**WORK ITEM**
Reproduce the lines below word for word, leaving out the pictures.

**THE RECORDS**
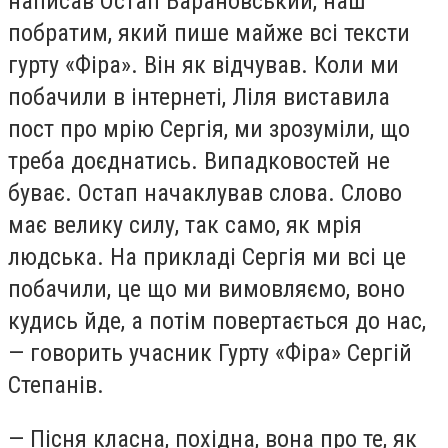
написав Остап Барановський, наш
побратим, який пише майже всі тексти
гурту «Фіра». Він як відчував. Коли ми
побачили в інтернеті, Ліля виставила
пост про мрію Сергія, ми зрозуміли, що
треба доєднатись. Випадковостей не
буває. Остап начаклував слова. Слово
має велику силу, так само, як мрія
людська. На прикладі Сергія ми всі це
побачили, це що ми вимовляємо, воно
кудись йде, а потім повертається до нас,
— говорить учасник Гурту «Фіра» Сергій
Степанів.
— Пісня класна, похідна, вона про те, як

**OUTPUT FOR THIS TASK**
написав Остап Барановський, наш
побратим, який пише майже всі тексти
гурту «Фіра». Він як відчував. Коли ми
побачили в інтернеті, Ліля виставила
пост про мрію Сергія, ми зрозуміли, що
треба доєднатись. Випадковостей не
буває. Остап начаклував слова. Слово
має велику силу, так само, як мрія
людська. На прикладі Сергія ми всі це
побачили, це що ми вимовляємо, воно
кудись йде, а потім повертається до нас,
— говорить учасник Гурту «Фіра» Сергій
Степанів.
— Пісня класна, похідна, вона про те, як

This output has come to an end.